ARCHBISHOP Diarmuid Martin will face tough questions today on clerical child sex abuse scandals, with a major human rights report which compares some of the acts perpetrated to torture.
The Amnesty International Ireland report also includes Red C surveys of the public and their reactions to revelations contained in previous investigations into clerical abuse reports.
Dr Martin will attend the launch of the 400-page dossier on clerical abuse, as will Children’s Minister Frances Fitzgerald.
A key part of the report asks where the responsibility of both Church and state failed, resulting in the neglect and physical and sexual abuse of children.
The research, In Plain Sight by Dr Carole Holohan, will examine the institutional abuse documented in the Ferns, Ryan, Murphy and Cloyne reports from a human rights perspective.
More than 80% of respondents expressed anger at the state and society in general for not doing more to prevent the abuse. Half found the Ryan report on institutional abuse too overwhelming to know what to think. One third said they found the subject too upsetting to engage with.
A section of the study will also examine how children from impoverished backgrounds were more likely to be victims of abuse perpetrated by religious orders.
Colm O’Gorman, Amnesty’s executive director, himself a victim of sex abuser Fr Sean Fortune, is understood to have taken a personal interest in the study.
He is expected to outline concerns over the lack of prosecutions of clerical sex abusers at the launch.

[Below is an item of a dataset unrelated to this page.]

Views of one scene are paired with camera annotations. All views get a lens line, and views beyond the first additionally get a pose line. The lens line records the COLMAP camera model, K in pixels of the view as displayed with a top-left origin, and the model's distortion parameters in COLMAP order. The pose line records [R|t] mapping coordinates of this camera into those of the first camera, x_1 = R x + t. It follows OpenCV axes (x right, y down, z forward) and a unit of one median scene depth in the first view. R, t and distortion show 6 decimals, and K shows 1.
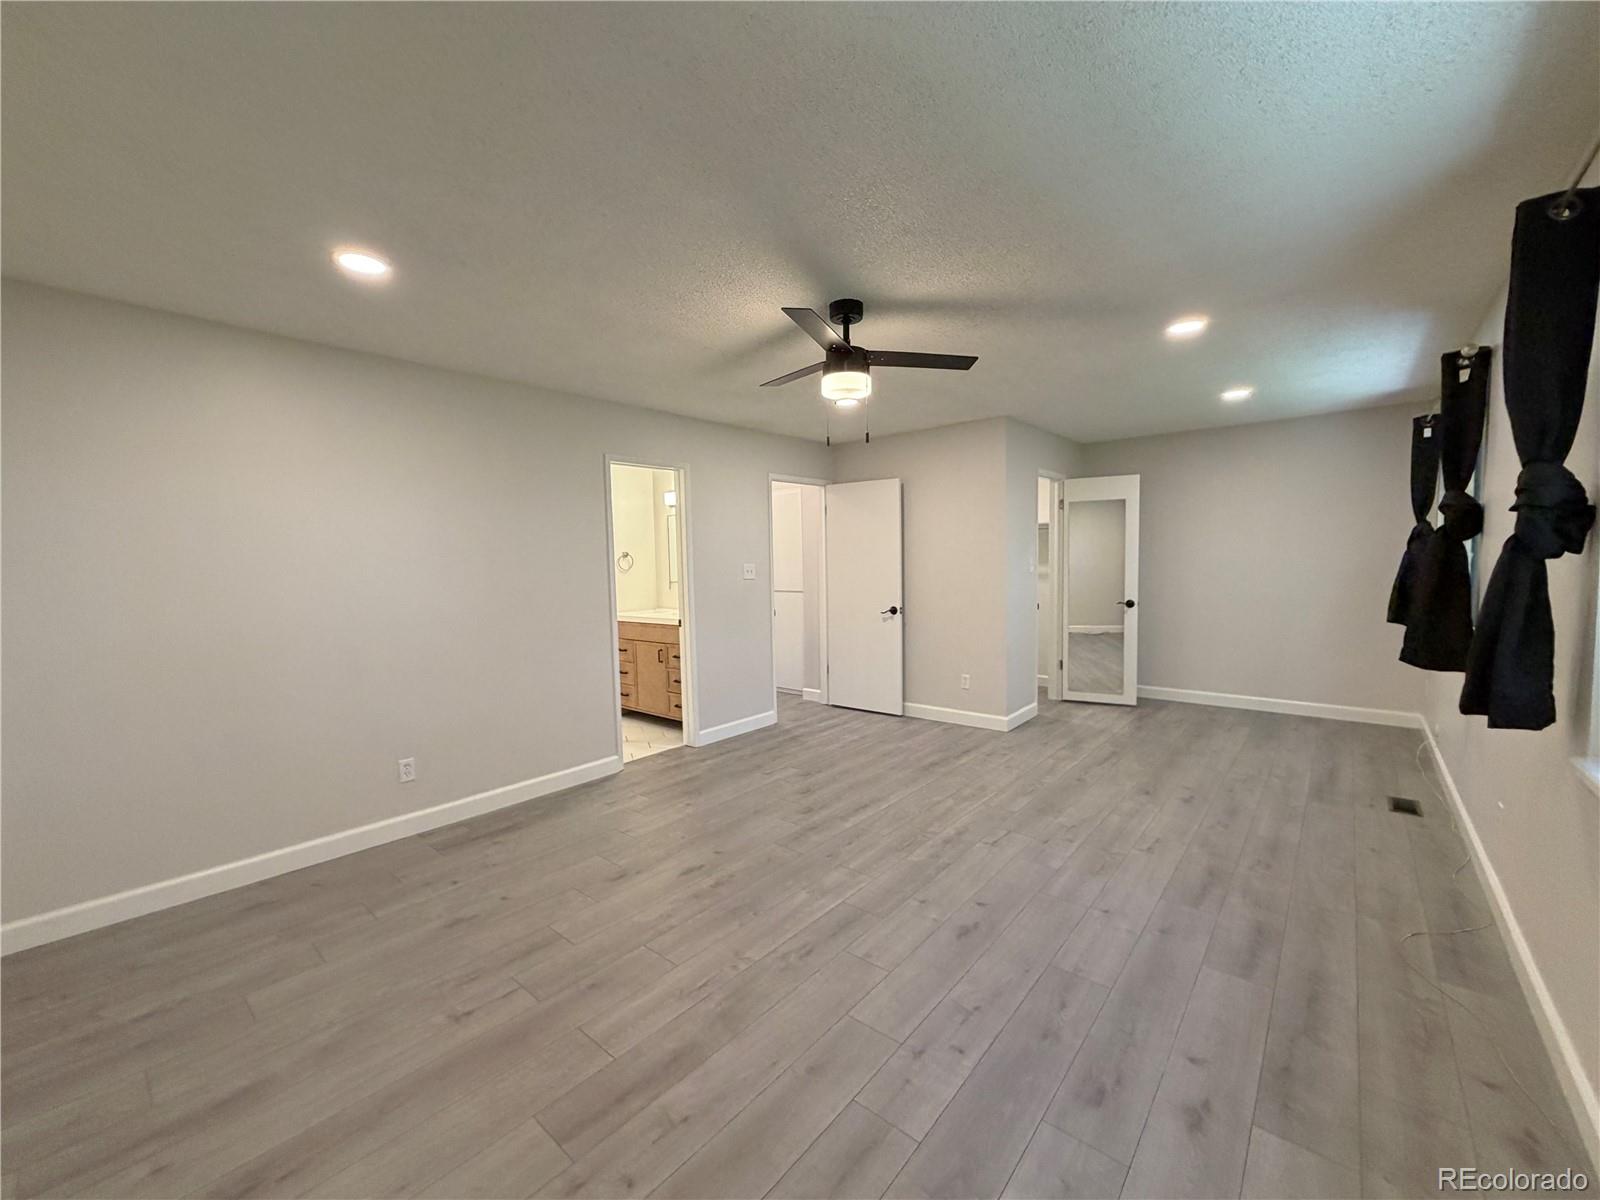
lens RADIAL K [[640.0, 0, 796.4], [0, 640.0, 598.9], [0, 0, 1]] dist [-0.000932, 0.000217]
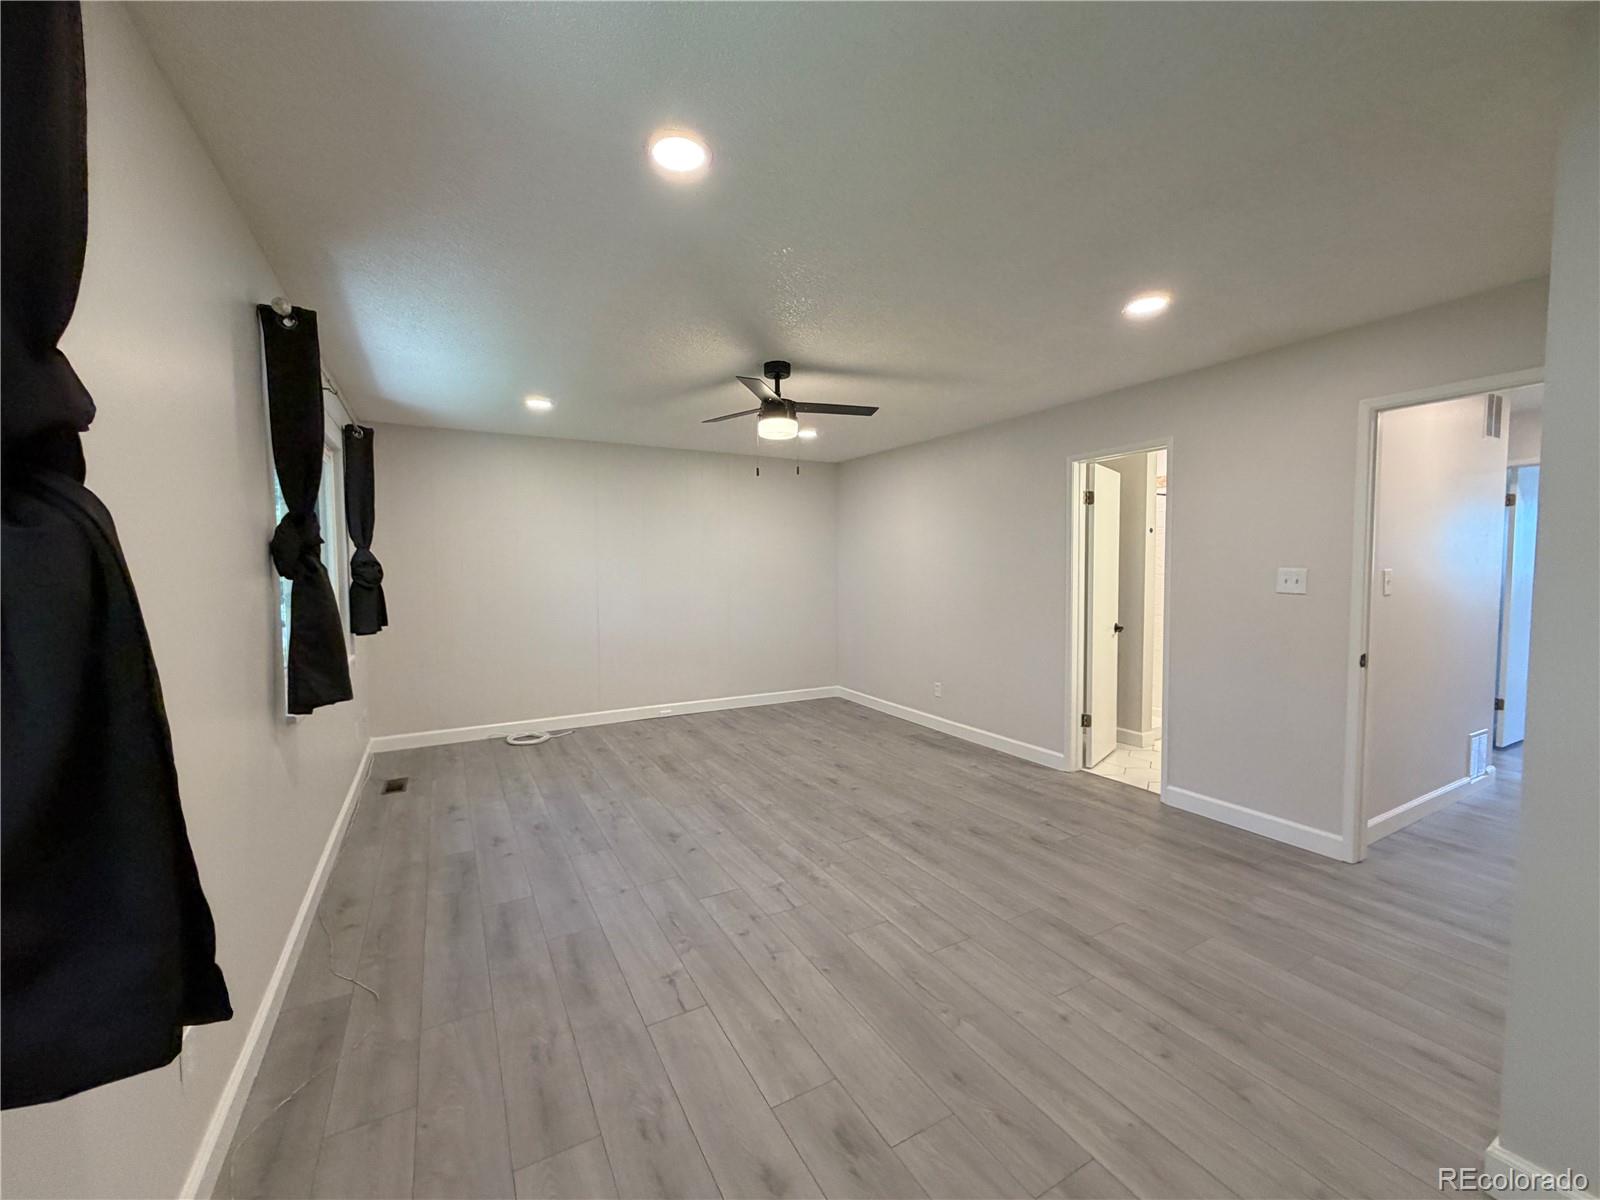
lens RADIAL K [[640.0, 0, 796.4], [0, 640.0, 598.9], [0, 0, 1]] dist [-0.000932, 0.000217]
pose [[-0.345857, 0.069854, -0.935683, 1.231083], [-0.042867, 0.995007, 0.090128, -0.112271], [0.937307, 0.071282, -0.341136, 1.447401]]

The report will ask whether wider society turns a blind eye to child abuse, and how important children from different backgrounds, such as Travellers or those with mental health problems, are to society.
The report will say much of the abuse described in the Ryan Report meets the legal definition of torture under human rights law.
It will also say those who failed as guardians, civil servants, clergy, gardaí and members of religious orders have avoided accountability.